Madelyn Gould, Ph.D., M.P.H., used her AFSP Standard Research Grant to study the relationship between bullying and suicide in high school students and dispel the media portrayal of bullying as a singular cause of suicide. Dr. Gould’s findings indicate that experiencing bullying in combination with other risk factors such as past suicidal ideation or attempts, depression and substance use raises the risk for suicidal behavior. Bullying, by itself, does not necessarily lead to increased suicidal behavior.

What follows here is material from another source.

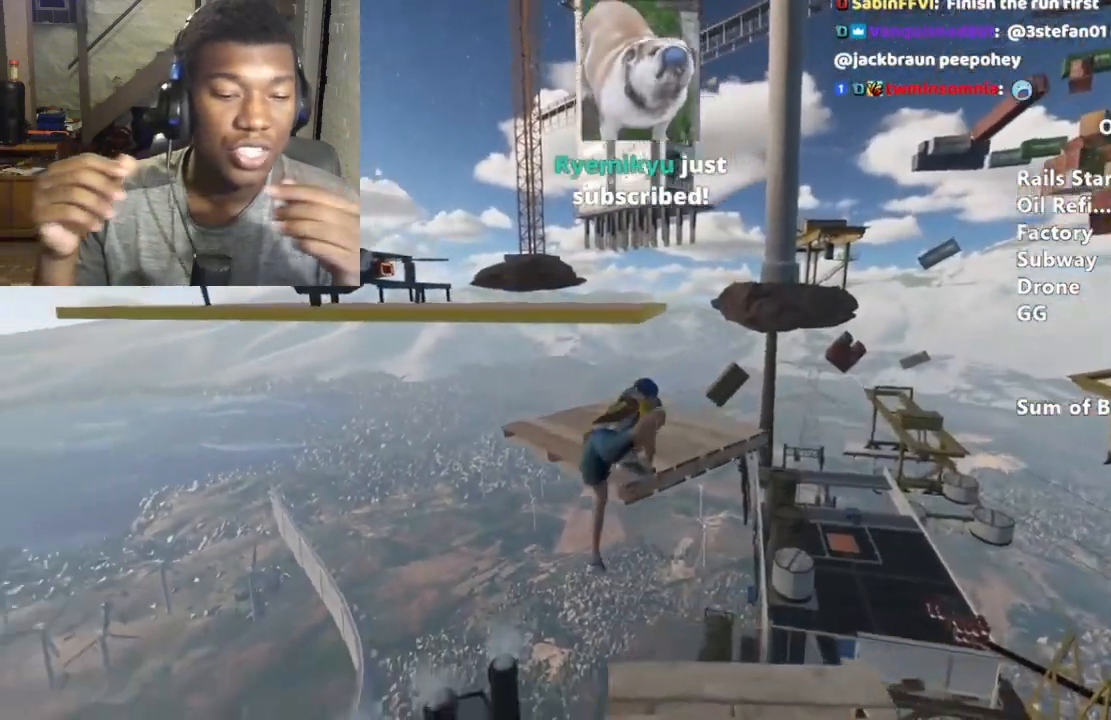
{"keys": ["shift", "w"], "mouse": [], "events": []}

This is one of the first studies to focus on bullying and suicidal behavior using a longitudinal, rather than cross-sectional, approach. The investigators surveyed students in the ninth through twelfth grades from six New York State high schools to determine both their risk for suicidal behavior and their exposure to bullying. Risk for suicidal behavior was defined as a past or recent suicidal ideation or attempt, at least moderate current depression and/or problems caused by substance use. The cohort of students was divided into four groups: 1) not at risk for suicidal behavior and not bullied; 2) “at-risk” and not bullied; 3) not at risk and bullied; and 4) “at-risk” and bullied and/or bullying others. The “at-risk” groups were followed-up two years later and the “bully-only” group was assessed four years later.
Dr. Gould found that bullying was only associated with later suicidal ideation or attempts for “at-risk” students. Those who were bullied without the other risk factors had increased levels of depression over time, but overall they had fewer psychiatric problems than did those students who were already at risk for suicidal behavior regardless of bullying.

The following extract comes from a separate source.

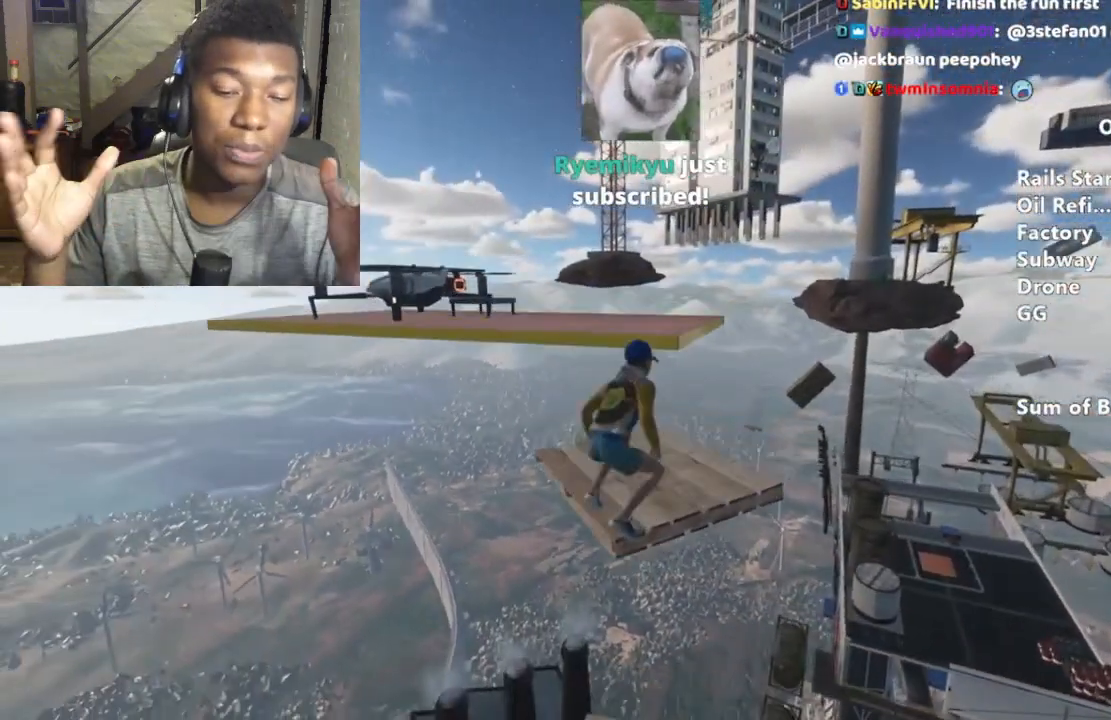
{"keys": ["ctrl", "shift", "w"], "mouse": [], "events": [[233, "space", "down"], [333, "space", "up"], [467, "ctrl", "down"]]}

Her findings indicate that the media focus on the relationship of bullying and suicide may be ignoring a stronger underlying issue. She suggests that bullying should be a factor in screening for suicide risk, but rather than placing the blame for suicidal ideation and behavior solely on bullies, we can begin to see bullying as a critical factor adding to preexisting risk factors such as depression, anxiety and substance use problems. Bullying has a negative impact on all students.
Madelyn Gould, Ph.D., M.P.H., is a Professor of Clinical Epidemiology in Psychiatry at Columbia University, College of Physicians and Surgeons, and a Research Scientist at the New York State Psychiatric Institute.
Published article from this study:
- Klomek A.B., Kleinman M., Altschuler E., Marrocco F., Amakawa L., Gould M.S. (2011). High School Bullying as a Risk Factor for Later Depression and Suicidality. Suicide and Life-Threatening Behavior. 41(5): 501-516.